Bearing in mind the details of the proposed regime set out above, the key criteria are a focus area for independent healthcare sector providers to consider and position themselves most advantageously to either retain existing contracts or be appointed to new ones. While the full details of those criteria will not be confirmed until the final regulations are published, the following have been set out in the proposals to date:

  • Quality and innovation – maximising service quality and expecting providers to innovate and improve services, and proactively develop services that are fit for the future;
  • Value – involves selecting an option which provides the best combination of benefits to individuals in terms of outcomes, to the population in terms of improved health and wellbeing, and value for the taxpayer by reducing the burden of ill health;
  • Integration, collaboration, service sustainability – maximising service integration to improve patient outcomes, ensuring that decisions about services support their long-term sustainability, and ensuring that decisions are consistent with local and national plans around integrating care / joining up services; 
  • Access, inequalities, disparities, and choice – maximising choices available to patients, ensuring that services and treatments are accessible and a particular focus on tackling health inequalities and disparities; and
  • Social value – maximising social value created by arrangements being made, including alignment with guidance on social value published by the Cabinet Office and NHS England. 
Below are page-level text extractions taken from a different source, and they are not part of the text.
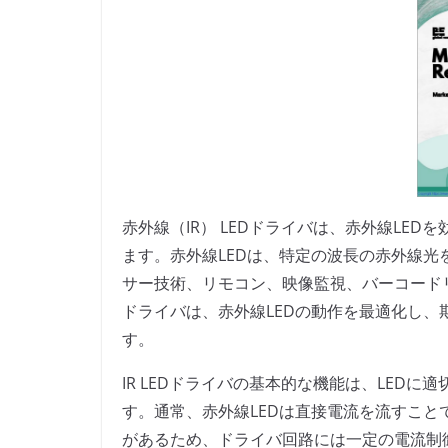
赤外線（IR） LEDドライバは、赤外線LE
ます。赤外線LEDは、特定の波長の赤外線
サー技術、リモコン、映像監視、バーコードリ
ドライバは、赤外線LEDの動作を最適化し
す。
IR LEDドライバの基本的な機能は、LED
す。通常、赤外線LEDは直接電流を流すこと
があるため、ドライバ回路には一定の電流制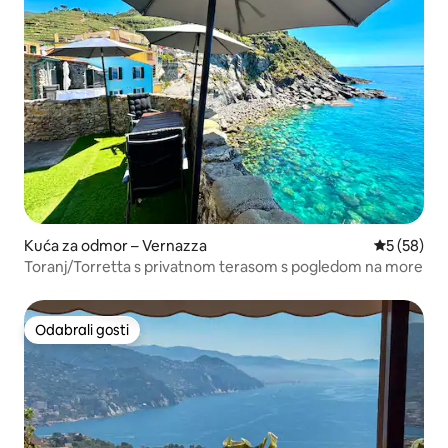
Kuća za odmor – Vernazza
Prosječna o
5 (58)
Toranj/Torretta s privatnom terasom s pogledom na more
Odabrali gosti
Odabrali gosti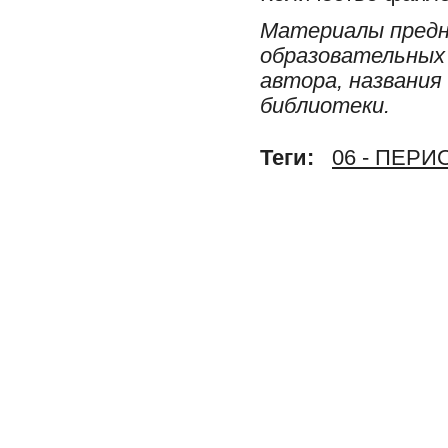
Материалы предн
образовательных 
автора, названия
библиотеки.
Теги:
06 - ПЕР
Implications for the sector

Independent sector providers could understandably feel concern at the imposition of a new regime which reduces the frequency of competitive tendering processes, limiting the opportunity to bid to provide healthcare services to the NHS. This scenario does present risk, however there is opportunity too in terms of high-performing providers being reappointed in existing arrangements without needing to go through a tender process against either other independent sector or public sector providers and potentially being appointed to new arrangements without a competitive process. 

Maintaining a clear understanding of the key criteria and being able to evidence how proposed and existing arrangements support these will be crucial to taking best advantage of the new regime. Independent sector providers may, in particular, be well positioned to deliver innovative solutions, which is flagged within those criteria.